I am considering building a McGiffirt log loader similar to these pictures. They are pictures of a McGiffirt taken in the early 70;s at the Collier State Park in Oregon. I am seeking advice on how to bend plastic to create the heavy H beams used in the legs of the loader. I believe that the steel is about I inch thick in the legs. Any thoughts are appreciated.

http://1stclass.mylargescale.com/hunteman/107.JPG
http://1stclass.mylargescale.com/hunteman/108.JPG


----------



## DKRickman (Mar 25, 2008)

I'm assuming you're thinking of building in 1:20.3, in which case 1" is really close to .050" - too thick to easily bend cold. What I have successfully done in the past was to heat pieces of styrene in boiling water (a glass cup in the microwave works beautifully), which softens the styrene enough to bend easily. If possible, bend the styrene around a form and clamp it in place while heating (scotch tape worked for me). If not, heat it and then clamp it to a form before it cools.


----------



## hunteman (Dec 27, 2007)

I am building in 1:20.3 using boiling water is a great idea. Thanks. The only thing I was considering was a hot air gun which just wasn't working.


----------



## Ironton (Jan 2, 2008)

Here is what I would do. First cut out the web from plastic in the hockey stick shape. This will be your main structural support. Make it as good as you can. Now take some material whose thickness is the size of flange you want. Use the boiling water trick to soften it. Now while it is hot and soft clamp it to the web you cut out. When it has cooled you can glue it on to make the H shape you are looking for. 

Hope this helps.


----------



## Cougar Rock Rail (Jan 2, 2008)

I would second Rich's idea--build the web first, even if you have to glue several pieces together if you can't find a sheet big enough to cut it from, then glue on the flanges later. I think you'll have trouble keeping things from looking distorted if you use heat but if you can actually buy an H beam that size it might be worth trying first. 
Neat project, good luck with it! 

Keith


----------



## SD90WLMT (Feb 16, 2010)

I also think you may distort the heck out of a H section.. 

Try a scale drawing first to see just what your doing.. 
I would lean towards fabricating them, plus then you can add all those great rivets on both flanges, for those rivet counters here!! ha!! 

cut 4 pieces into J's and add to that - even in fixture to align the parts.. or laminate J's from thin stock, easy to cut and stronger.... 

have'N fun yet!!? 

Dirk - DMS Ry.


----------



## DKRickman (Mar 25, 2008)

I will add that you might want to build a form, rather than bending the pieces in place.
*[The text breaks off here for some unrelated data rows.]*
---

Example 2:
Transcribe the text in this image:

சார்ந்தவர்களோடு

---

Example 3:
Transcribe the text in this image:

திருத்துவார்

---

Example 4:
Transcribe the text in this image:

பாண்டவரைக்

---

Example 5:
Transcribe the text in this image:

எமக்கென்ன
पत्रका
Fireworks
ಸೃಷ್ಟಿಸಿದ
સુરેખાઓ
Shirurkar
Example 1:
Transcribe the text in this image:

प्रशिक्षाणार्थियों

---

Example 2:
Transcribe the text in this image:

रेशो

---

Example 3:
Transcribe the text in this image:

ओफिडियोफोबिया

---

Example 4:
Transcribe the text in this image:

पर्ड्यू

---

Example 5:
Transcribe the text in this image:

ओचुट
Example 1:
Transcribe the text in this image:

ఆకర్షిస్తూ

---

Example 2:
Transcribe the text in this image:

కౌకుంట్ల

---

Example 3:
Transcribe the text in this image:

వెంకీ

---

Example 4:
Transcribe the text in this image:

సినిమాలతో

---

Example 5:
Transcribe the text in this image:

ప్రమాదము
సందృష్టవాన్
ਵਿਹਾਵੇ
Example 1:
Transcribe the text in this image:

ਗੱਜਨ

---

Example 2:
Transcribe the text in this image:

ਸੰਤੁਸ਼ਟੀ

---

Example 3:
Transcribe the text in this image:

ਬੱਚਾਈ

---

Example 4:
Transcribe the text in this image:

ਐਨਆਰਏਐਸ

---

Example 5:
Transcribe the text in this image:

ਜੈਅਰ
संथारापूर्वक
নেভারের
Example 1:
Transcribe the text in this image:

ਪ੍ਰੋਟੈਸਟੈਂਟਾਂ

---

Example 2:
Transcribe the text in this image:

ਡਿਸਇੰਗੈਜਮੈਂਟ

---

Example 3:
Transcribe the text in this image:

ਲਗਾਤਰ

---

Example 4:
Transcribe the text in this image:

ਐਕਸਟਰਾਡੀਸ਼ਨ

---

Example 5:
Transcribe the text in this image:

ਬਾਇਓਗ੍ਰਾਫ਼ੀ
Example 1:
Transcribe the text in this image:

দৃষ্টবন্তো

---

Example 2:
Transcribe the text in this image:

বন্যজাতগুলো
If you have a scroll saw (or at least decent skills with a coping or jeweler's saw), I would suggest cutting the desired curves out of a block of wood. Sand the cut so that the resulting three pieces can be clamped together with your styrene between them. Without some way to hold the piece across the entire width, you're likely to end up with too much distortion.


----------